A self-employed gardener who "would not say boo to a goose" cannot explain why he painted "no blacks" at the home of a man and his 10-year-old son, a court has heard.
Vaughan Dowd, 54, painted the front door of the home of solicitor Jackson Yamba, 38, just five days after he moved from a neighbouring block to Irlams o' th' Height in Salford, Greater Manchester.
Mr Yamba said the attack left him fearful and angry and his 10-year-old son David became tearful when they spotted the graffiti as they left home.
The same graffiti was also painted in the same white paint on an internal communal door and the entry door to the block of flats.
Last month, Dowd pleaded guilty at Manchester Magistrates' Court to a single count of racially aggravated criminal damage on February 8.
Appearing at Manchester Crown Court via video link from prison on Thursday, Dowd listened intently as his barrister requested adjournment of sentencing until a psychiatric report was carried out.
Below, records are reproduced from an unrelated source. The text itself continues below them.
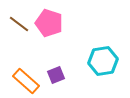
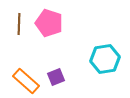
brown line: rotated 55 degrees clockwise
cyan hexagon: moved 2 px right, 2 px up
purple square: moved 2 px down
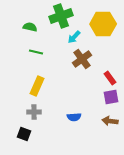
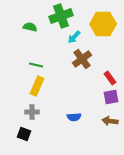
green line: moved 13 px down
gray cross: moved 2 px left
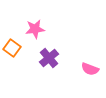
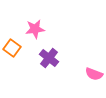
purple cross: rotated 12 degrees counterclockwise
pink semicircle: moved 4 px right, 5 px down
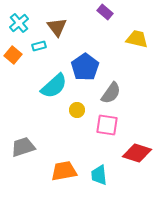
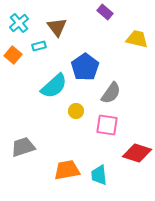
yellow circle: moved 1 px left, 1 px down
orange trapezoid: moved 3 px right, 1 px up
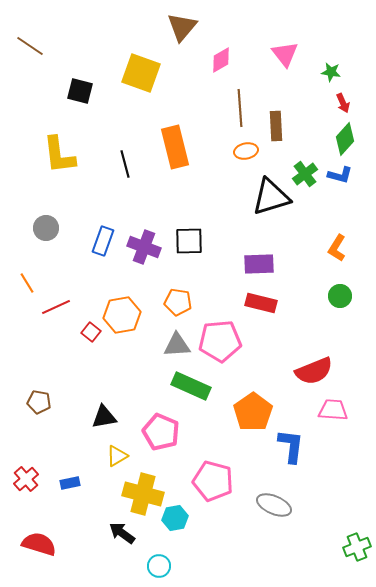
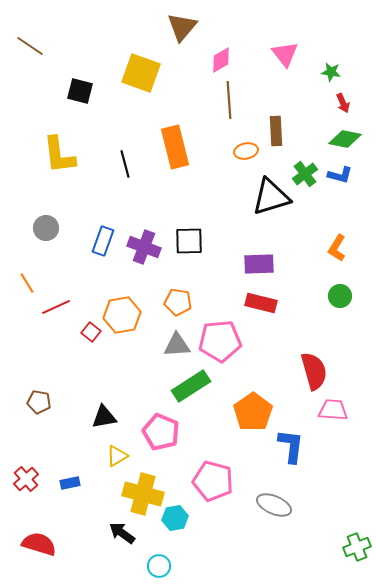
brown line at (240, 108): moved 11 px left, 8 px up
brown rectangle at (276, 126): moved 5 px down
green diamond at (345, 139): rotated 60 degrees clockwise
red semicircle at (314, 371): rotated 84 degrees counterclockwise
green rectangle at (191, 386): rotated 57 degrees counterclockwise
Iain Johnstone said: "Mr Dowd is unable to give any rhyme or reason as to why he acted like this.
"To a certain extent that is supported by a very good mix of character references by those who know him well.
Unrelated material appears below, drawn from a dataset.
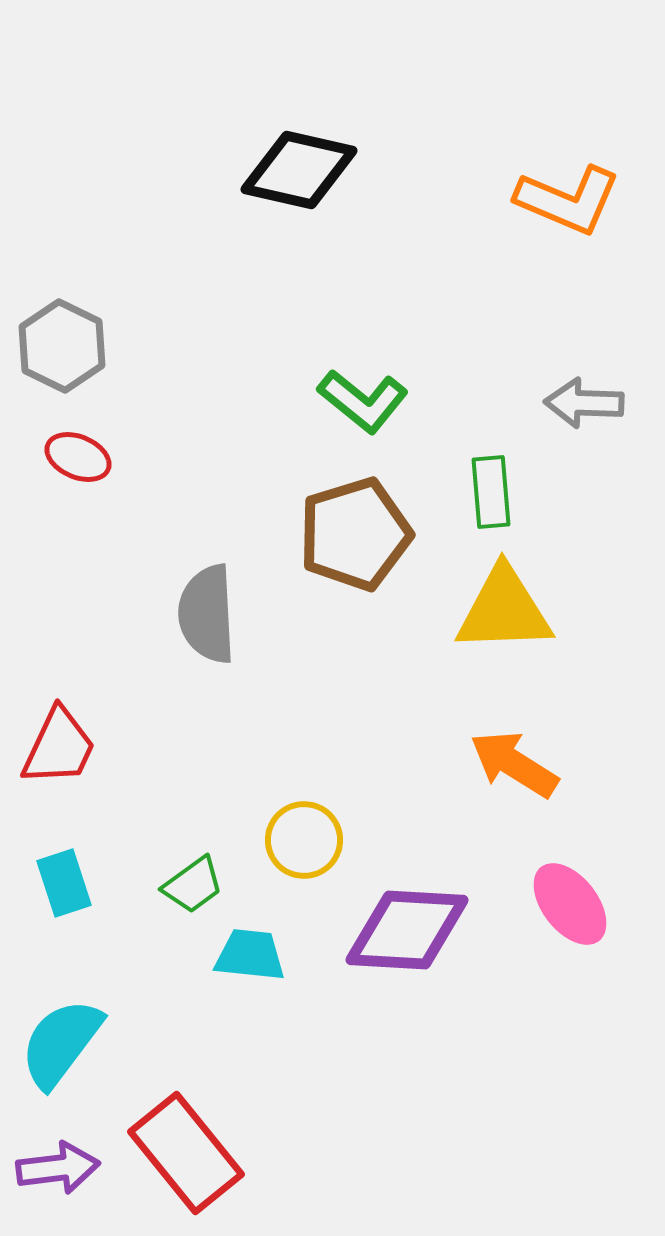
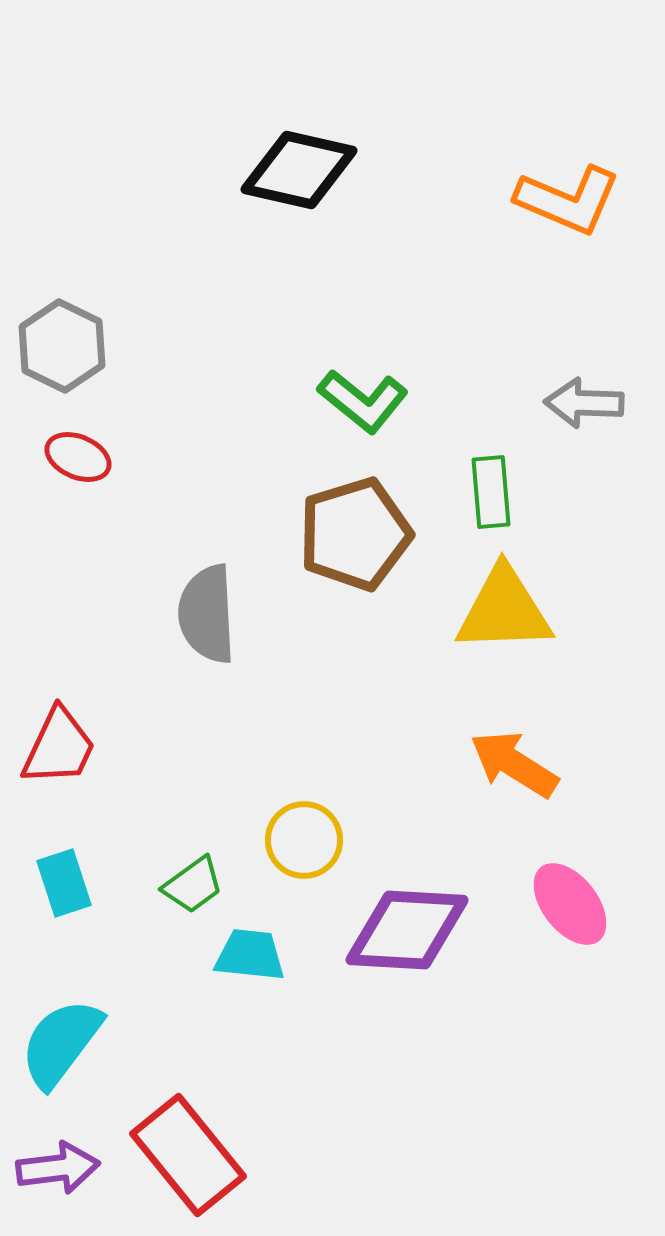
red rectangle: moved 2 px right, 2 px down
"They speak of a mild-mannered and quiet man who would not say boo to a goose.
"The family are of the view that Mr Dowd was heading towards a breakdown and his behaviour changed in the lead-up to the commissioning of his offence.
"They speculated that the medication Zapain he was on may have had an effect on his behaviour. Nothing has ever cropped up in his history previously.
"There are concerns about his mental health. I cannot put anything forward on his behalf as to why he did it."
Judge Alan Conrad QC interjected: "Sheer and simple racism might be one reason, mightn't it?"
The judge agreed to adjourn the case until May 10 for the preparation of the pre-sentence report.
He further remanded Dowd in custody at HMP Manchester.
The graffiti only came to light after Mr Yamba tweeted a photo of his front door and complained no police officers had been to see him after he reported the attack prompting a response from Greater Manchester Police's Chief Constable Ian Hopkins.
Dowd, who lived close to the Yambas in Irlam Square, covered his face during the attack but was caught by the CCTV and by the record of key-fob entries to the apartment block.